**DATA SECTION**.
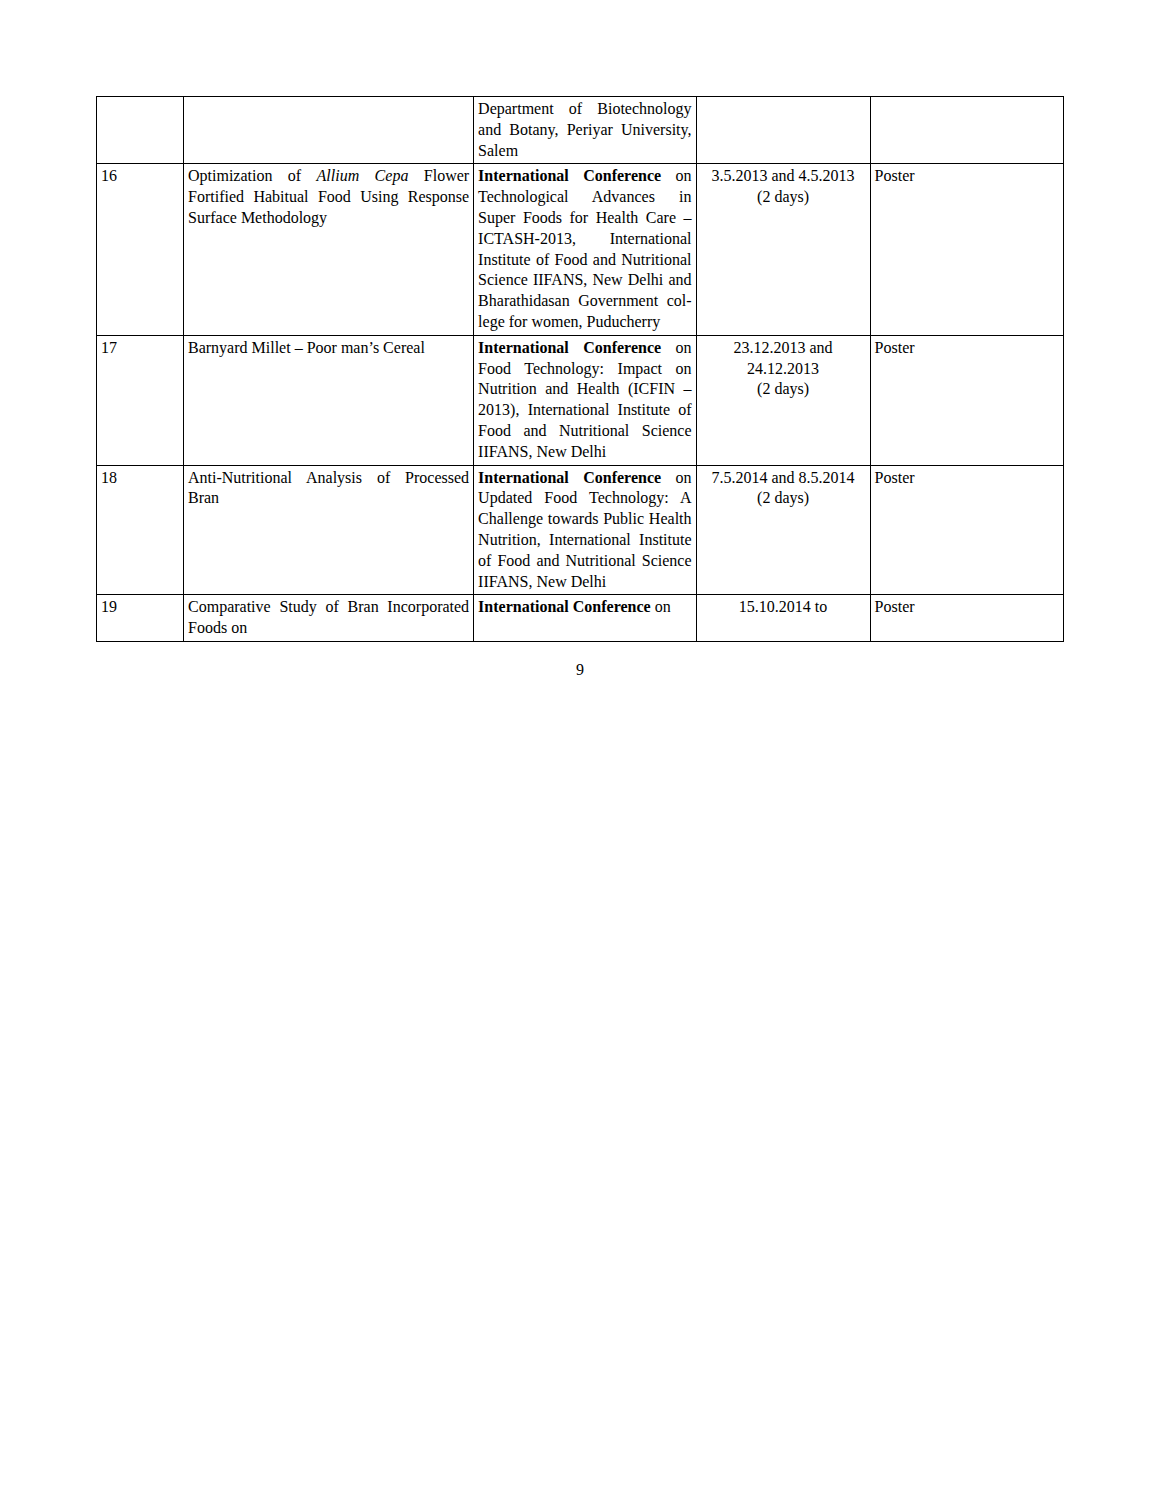| | | Department of Biotechnology and Botany, Periyar University, Salem | | |
| 16 | Optimization of Allium Cepa Flower Fortified Habitual Food Using Response Surface Methodology | International Conference on Technological Advances in Super Foods for Health Care – ICTASH-2013, International Institute of Food and Nutritional Science IIFANS, New Delhi and Bharathidasan Government college for women, Puducherry | 3.5.2013 and 4.5.2013 (2 days) | Poster |
| 17 | Barnyard Millet – Poor man’s Cereal | International Conference on Food Technology: Impact on Nutrition and Health (ICFIN – 2013), International Institute of Food and Nutritional Science IIFANS, New Delhi | 23.12.2013 and 24.12.2013 (2 days) | Poster |
| 18 | Anti-Nutritional Analysis of Processed Bran | International Conference on Updated Food Technology: A Challenge towards Public Health Nutrition, International Institute of Food and Nutritional Science IIFANS, New Delhi | 7.5.2014 and 8.5.2014 (2 days) | Poster |
| 19 | Comparative Study of Bran Incorporated Foods on | International Conference on | 15.10.2014 to | Poster |
9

**TASK BRIEF**. Nothing but the lines from the one with "8.5.2014 (2 days) | Poster |" through the last line of the entries should be repeated, and those exactly.

**EXPECTED ANSWER**.
| 18 | Anti-Nutritional Analysis of Processed Bran | International Conference on Updated Food Technology: A Challenge towards Public Health Nutrition, International Institute of Food and Nutritional Science IIFANS, New Delhi | 7.5.2014 and 8.5.2014 (2 days) | Poster |
| 19 | Comparative Study of Bran Incorporated Foods on | International Conference on | 15.10.2014 to | Poster |
9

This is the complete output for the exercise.